The idea didn't really appeal to her, but she nodded just the same. He wouldn't have to leave for an hour and maybe by then she'd get used to the room, could think of this place like a house put together in a dream, where you walk from your childhood bedroom into your father's office to the rec room where you lost your virginity Ted turned on the televison and kicked his feet up on the coffee table. They watched a late-night mystery show where little girls ran backward because they saw angels. Their mother said one of them had levitated out of her bed and the other suddenly spoke perfect Latin. The second half told how a man tape-recorded the voice of his dead daughter threaded around the barking of a stray dog. The dog was white with pink eyes and sat regally on a dirty twin-size mattress in a trash-filled lot in Puerto Rico.
“Maybe that's why I always feel so weird and not really like myself,” he motioned to the TV.
“What do you mean?” Ginger asked. He was always talking about mystical shit, but if you didn't rein him in a little, Te
d sometimes satellited out around the farthest planet and headed for deep space.

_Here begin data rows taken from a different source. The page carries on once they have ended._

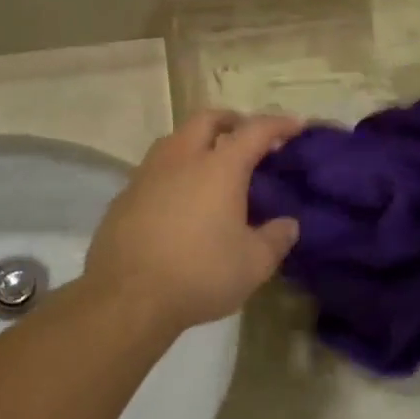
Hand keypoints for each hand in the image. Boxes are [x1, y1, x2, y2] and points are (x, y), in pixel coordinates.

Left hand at [84, 111, 302, 333]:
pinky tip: (180, 200)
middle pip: (207, 120)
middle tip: (248, 136)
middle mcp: (181, 159)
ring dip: (198, 142)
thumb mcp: (254, 264)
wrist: (126, 298)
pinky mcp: (123, 197)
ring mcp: (146, 175)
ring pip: (175, 140)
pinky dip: (174, 172)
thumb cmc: (200, 274)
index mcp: (219, 168)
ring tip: (212, 165)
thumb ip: (276, 239)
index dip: (279, 124)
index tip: (296, 125)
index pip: (255, 131)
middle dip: (232, 120)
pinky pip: (154, 170)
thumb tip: (288, 225)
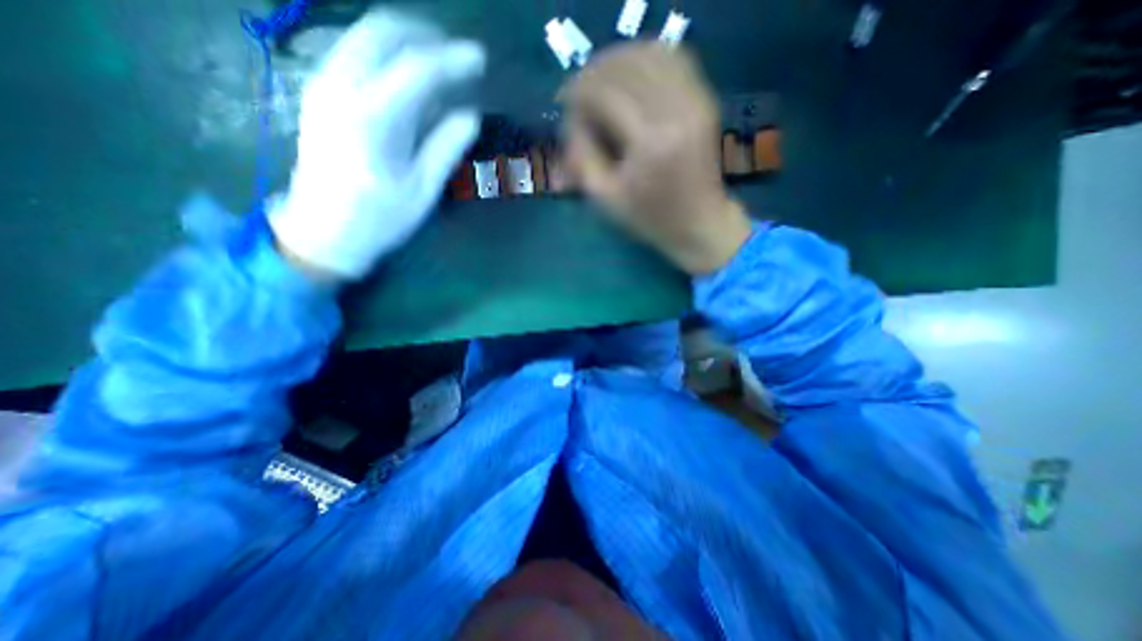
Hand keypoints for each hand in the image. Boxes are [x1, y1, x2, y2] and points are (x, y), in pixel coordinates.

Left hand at [271, 9, 485, 277]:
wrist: (321, 231)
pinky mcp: (319, 92)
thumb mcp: (421, 190)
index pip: (417, 70)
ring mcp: (323, 85)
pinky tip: (408, 78)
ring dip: (405, 39)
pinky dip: (386, 54)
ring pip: (364, 36)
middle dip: (425, 35)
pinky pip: (354, 52)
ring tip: (439, 61)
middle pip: (382, 32)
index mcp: (372, 119)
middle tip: (457, 53)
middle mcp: (340, 88)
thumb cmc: (379, 218)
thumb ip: (446, 147)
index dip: (452, 60)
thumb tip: (471, 114)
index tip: (480, 58)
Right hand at [561, 42, 749, 271]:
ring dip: (618, 63)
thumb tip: (572, 117)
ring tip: (600, 84)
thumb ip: (581, 155)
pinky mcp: (704, 99)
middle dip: (593, 74)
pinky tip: (630, 78)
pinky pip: (673, 57)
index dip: (577, 91)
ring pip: (649, 54)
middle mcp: (676, 110)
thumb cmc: (649, 218)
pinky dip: (645, 59)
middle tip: (579, 94)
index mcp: (649, 142)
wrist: (699, 223)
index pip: (604, 92)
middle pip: (625, 66)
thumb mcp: (605, 198)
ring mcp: (695, 100)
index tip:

“It's like that night,” he said, shaking his head. “Everything was totally fucked up. You know the feeling; we've talked about it before. Somehow you sense that you're already dead.” He shifted in his chair. “I was drinking beers, making macaroni and cheese, but I turned up the heat too high and fried the fuck out of it. I burnt my hand on the pan's handle and got pissed off, felt myself building into a rage, so I took a ride in the car to chill out. Just started driving around, kind of cruising different spots, the way we did in high school, over to Pizza Hut, past the mall, down to the dump, out to the lake, back to the high-school parking lot, then around again. I started to get this feeling like I didn't exist, like I was invisible, so I drove back to the apartment. Steve was at work and it seemed like nobody lived there. The place looked all empty and shit, just a bunch of junk pushed against the walls. I went into Steve's room and got his gun from under the mattress. The weight in my lap steadied me. I drove into the 7-Eleven parking lot and sat for a long time, watching people go in and out, watching the fat guy working the cash register. I realized I was thinking about robbing the place so I started the car and got back on the highway. My hands were shaking. It was fucking cold and all I had was my jean jacket. Eventually I pulled off the highway onto that gravel road that leads down to the railroad yard and just sat there with the gun on the seat beside me. Then all of a sudden I felt good, sort of light-headed and thrilled, and I knew what I was going to do. I was going to end it all and so I put the gun to my cheek and even then it seemed like a joke, and I remembered I smiled at myself in the rearview mirror and then pulled the trigger. There was a great shatter of glass and next thing I knew, warm stuff was all over my neck and I felt really muzzy, but it was nice, really really high like I was weightless and my head was filled with light and I was floating, thinking how this time I'd really fucked up, then wondering who this poor guy was with blood on his shirt. Then I ran my tongue along my cheek and I felt the hole, the open air on the other side. I looked at the dark houses spread over the hills and I felt cold; my breath was thick as smoke, and that's when I passed out.”